Each line below is to be copied exactly; images do not go into the copy.

=== RECORDED INFORMATION ===

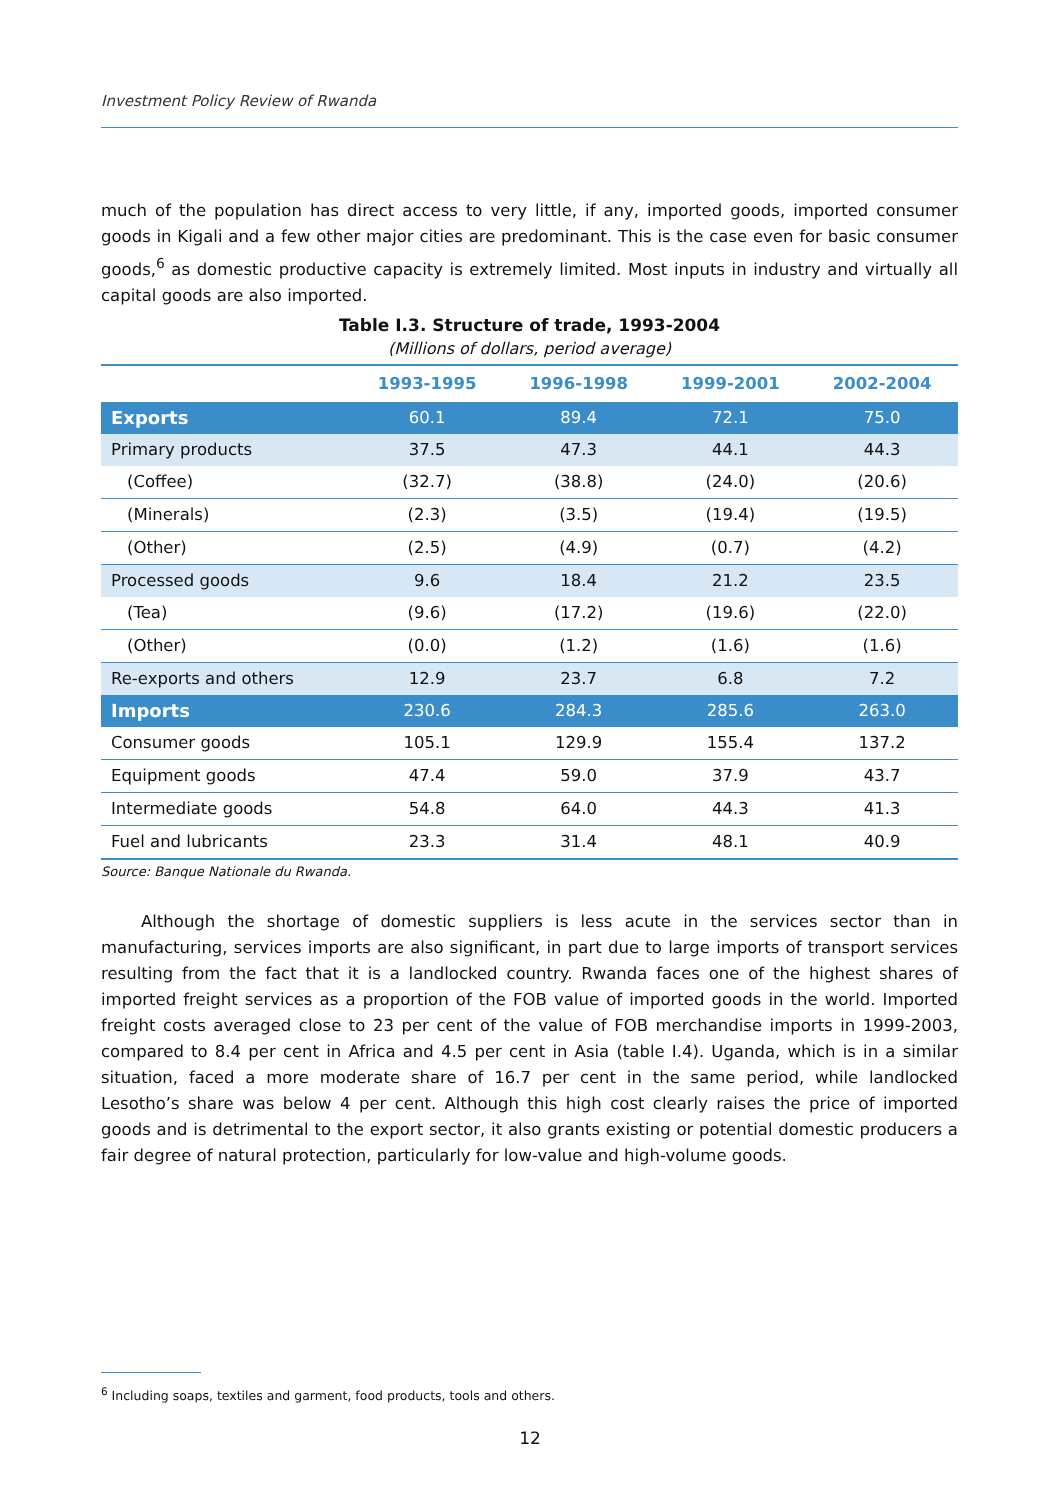Investment Policy Review of Rwanda
much of the population has direct access to very little, if any, imported goods, imported consumer goods in Kigali and a few other major cities are predominant. This is the case even for basic consumer goods,<sup>6</sup> as domestic productive capacity is extremely limited. Most inputs in industry and virtually all capital goods are also imported.
Table I.3. Structure of trade, 1993-2004
(Millions of dollars, period average)
| | 1993-1995 | 1996-1998 | 1999-2001 | 2002-2004 |
| --- | --- | --- | --- | --- |
| Exports | 60.1 | 89.4 | 72.1 | 75.0 |
| Primary products | 37.5 | 47.3 | 44.1 | 44.3 |
| (Coffee) | (32.7) | (38.8) | (24.0) | (20.6) |
| (Minerals) | (2.3) | (3.5) | (19.4) | (19.5) |
| (Other) | (2.5) | (4.9) | (0.7) | (4.2) |
| Processed goods | 9.6 | 18.4 | 21.2 | 23.5 |
| (Tea) | (9.6) | (17.2) | (19.6) | (22.0) |
| (Other) | (0.0) | (1.2) | (1.6) | (1.6) |
| Re-exports and others | 12.9 | 23.7 | 6.8 | 7.2 |
| Imports | 230.6 | 284.3 | 285.6 | 263.0 |
| Consumer goods | 105.1 | 129.9 | 155.4 | 137.2 |
| Equipment goods | 47.4 | 59.0 | 37.9 | 43.7 |
| Intermediate goods | 54.8 | 64.0 | 44.3 | 41.3 |
| Fuel and lubricants | 23.3 | 31.4 | 48.1 | 40.9 |
Source: Banque Nationale du Rwanda.
Although the shortage of domestic suppliers is less acute in the services sector than in manufacturing, services imports are also significant, in part due to large imports of transport services resulting from the fact that it is a landlocked country. Rwanda faces one of the highest shares of imported freight services as a proportion of the FOB value of imported goods in the world. Imported freight costs averaged close to 23 per cent of the value of FOB merchandise imports in 1999-2003, compared to 8.4 per cent in Africa and 4.5 per cent in Asia (table I.4). Uganda, which is in a similar situation, faced a more moderate share of 16.7 per cent in the same period, while landlocked Lesotho’s share was below 4 per cent. Although this high cost clearly raises the price of imported goods and is detrimental to the export sector, it also grants existing or potential domestic producers a fair degree of natural protection, particularly for low-value and high-volume goods.
<sup>6</sup> Including soaps, textiles and garment, food products, tools and others.
12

===

▶ [RESPONSE TO THE EXERCISE]
Investment Policy Review of Rwanda
much of the population has direct access to very little, if any, imported goods, imported consumer goods in Kigali and a few other major cities are predominant. This is the case even for basic consumer goods,<sup>6</sup> as domestic productive capacity is extremely limited. Most inputs in industry and virtually all capital goods are also imported.
Table I.3. Structure of trade, 1993-2004
(Millions of dollars, period average)
| | 1993-1995 | 1996-1998 | 1999-2001 | 2002-2004 |
| --- | --- | --- | --- | --- |
| Exports | 60.1 | 89.4 | 72.1 | 75.0 |
| Primary products | 37.5 | 47.3 | 44.1 | 44.3 |
| (Coffee) | (32.7) | (38.8) | (24.0) | (20.6) |
| (Minerals) | (2.3) | (3.5) | (19.4) | (19.5) |
| (Other) | (2.5) | (4.9) | (0.7) | (4.2) |
| Processed goods | 9.6 | 18.4 | 21.2 | 23.5 |
| (Tea) | (9.6) | (17.2) | (19.6) | (22.0) |
| (Other) | (0.0) | (1.2) | (1.6) | (1.6) |
| Re-exports and others | 12.9 | 23.7 | 6.8 | 7.2 |
| Imports | 230.6 | 284.3 | 285.6 | 263.0 |
| Consumer goods | 105.1 | 129.9 | 155.4 | 137.2 |
| Equipment goods | 47.4 | 59.0 | 37.9 | 43.7 |
| Intermediate goods | 54.8 | 64.0 | 44.3 | 41.3 |
| Fuel and lubricants | 23.3 | 31.4 | 48.1 | 40.9 |
Source: Banque Nationale du Rwanda.
Although the shortage of domestic suppliers is less acute in the services sector than in manufacturing, services imports are also significant, in part due to large imports of transport services resulting from the fact that it is a landlocked country. Rwanda faces one of the highest shares of imported freight services as a proportion of the FOB value of imported goods in the world. Imported freight costs averaged close to 23 per cent of the value of FOB merchandise imports in 1999-2003, compared to 8.4 per cent in Africa and 4.5 per cent in Asia (table I.4). Uganda, which is in a similar situation, faced a more moderate share of 16.7 per cent in the same period, while landlocked Lesotho’s share was below 4 per cent. Although this high cost clearly raises the price of imported goods and is detrimental to the export sector, it also grants existing or potential domestic producers a fair degree of natural protection, particularly for low-value and high-volume goods.
<sup>6</sup> Including soaps, textiles and garment, food products, tools and others.
12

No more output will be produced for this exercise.